The polars repeat function does not seem to offer the same functionality as its Pandas counterpart: https://docs.pola.rs/api/python/stable/reference/expressions/api/polars.repeat.html#polars.repeat


Solution

  • You were close. What you were looking for was the repeat_by expression.

    First some data. I'm going to add an ID column, just to show how to apply the repeat_by expression to multiple columns (but exclude Quantity).

    import polars as pl
    
    df = (
        pl.DataFrame({
            'ID' : [100, 200],
            'Fruit': ["Apple", "Banana"],
            'Quantity': [2, 3],
        })
    )
    df
    
    shape: (2, 3)
    ┌─────┬────────┬──────────┐
    │ ID  ┆ Fruit  ┆ Quantity │
    │ --- ┆ ---    ┆ ---      │
    │ i64 ┆ str    ┆ i64      │
    ╞═════╪════════╪══════════╡
    │ 100 ┆ Apple  ┆ 2        │
    │ 200 ┆ Banana ┆ 3        │
    └─────┴────────┴──────────┘
    

    The Algorithm

    (
        df
        .select(
            pl.exclude('Quantity').repeat_by('Quantity').explode()
        )
        .with_columns(
            pl.lit(1).alias('Quantity')
        )
    )
    
    shape: (5, 3)
    ┌─────┬────────┬──────────┐
    │ ID  ┆ Fruit  ┆ Quantity │
    │ --- ┆ ---    ┆ ---      │
    │ i64 ┆ str    ┆ i32      │
    ╞═════╪════════╪══════════╡
    │ 100 ┆ Apple  ┆ 1        │
    │ 100 ┆ Apple  ┆ 1        │
    │ 200 ┆ Banana ┆ 1        │
    │ 200 ┆ Banana ┆ 1        │
    │ 200 ┆ Banana ┆ 1        │
    └─────┴────────┴──────────┘
    

    How it works

    The repeat_by expression will repeat a value in a Series by the value in another column/expression. In this case, we want to repeat by the value in Quantity.

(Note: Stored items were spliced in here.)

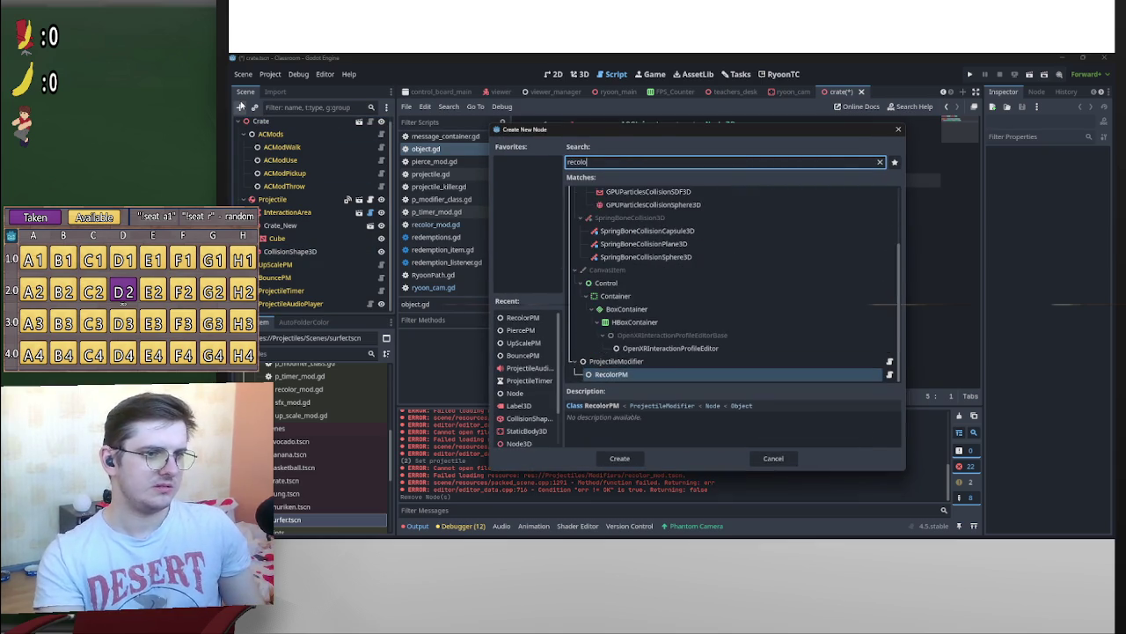
pyautogui.press('Return')
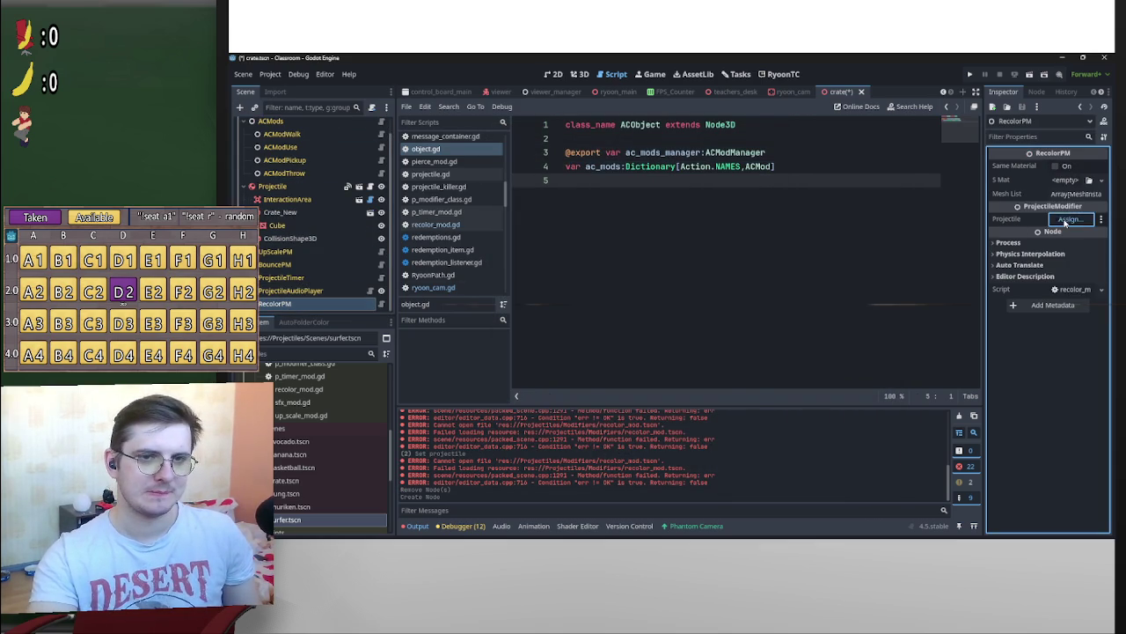
pyautogui.click(1069, 218)
pyautogui.doubleClick(652, 196)
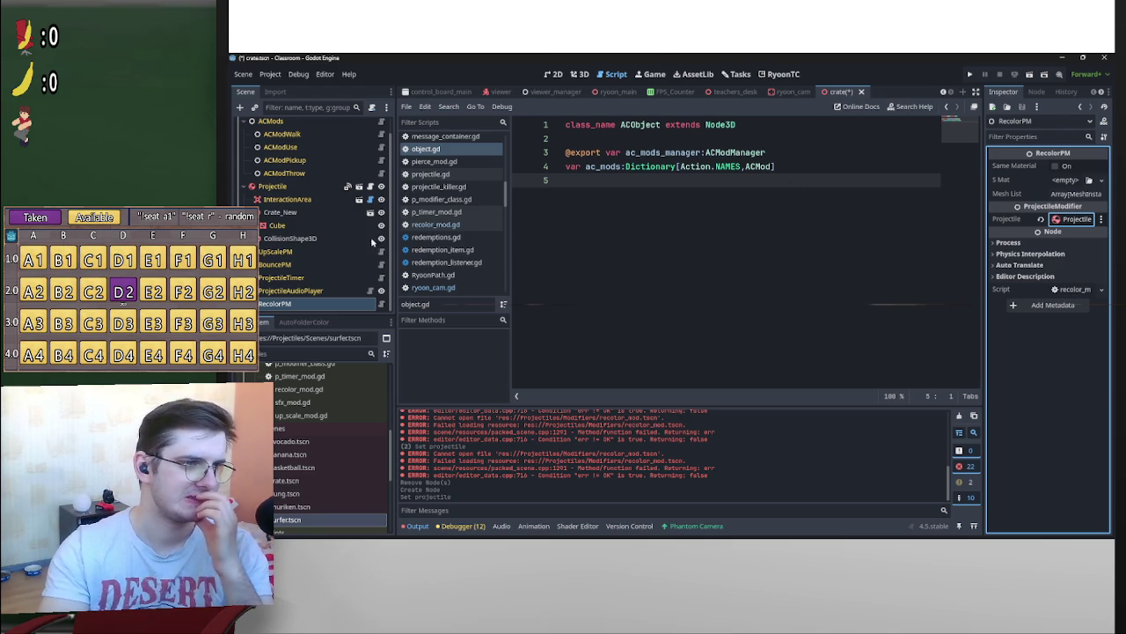
# Add the Cube mesh to RecolorPM's Mesh List and save the crate scene
pyautogui.moveTo(295, 230)
pyautogui.mouseDown()
pyautogui.moveTo(627, 219)
pyautogui.moveTo(322, 233)
pyautogui.mouseUp()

    We'll also use the exclude expression to apply repeat_by to all columns except Quantity (which we'll replace later).

    Note that the result of repeat_by is a list.

    (
        df
        .select(
            pl.exclude('Quantity').repeat_by('Quantity')
        )
    )
    
    shape: (2, 2)
    ┌─────────────────┬────────────────────────────────┐
    │ ID              ┆ Fruit                          │
    │ ---             ┆ ---                            │
    │ list[i64]       ┆ list[str]                      │
    ╞═════════════════╪════════════════════════════════╡
    │ [100, 100]      ┆ ["Apple", "Apple"]             │
    │ [200, 200, 200] ┆ ["Banana", "Banana", "Banana"] │
    └─────────────────┴────────────────────────────────┘
    

    Next, we use explode, which will take each element of each list and place it on its own row.

    (
        df
        .select(
            pl.exclude('Quantity').repeat_by('Quantity').explode()
        )
    )
    
    shape: (5, 2)
    ┌─────┬────────┐
    │ ID  ┆ Fruit  │
    │ --- ┆ ---    │
    │ i64 ┆ str    │
    ╞═════╪════════╡
    │ 100 ┆ Apple  │
    │ 100 ┆ Apple  │
    │ 200 ┆ Banana │
    │ 200 ┆ Banana │
    │ 200 ┆ Banana │
    └─────┴────────┘
    

    From there, we use the lit expression to add Quantity back to the DataFrame.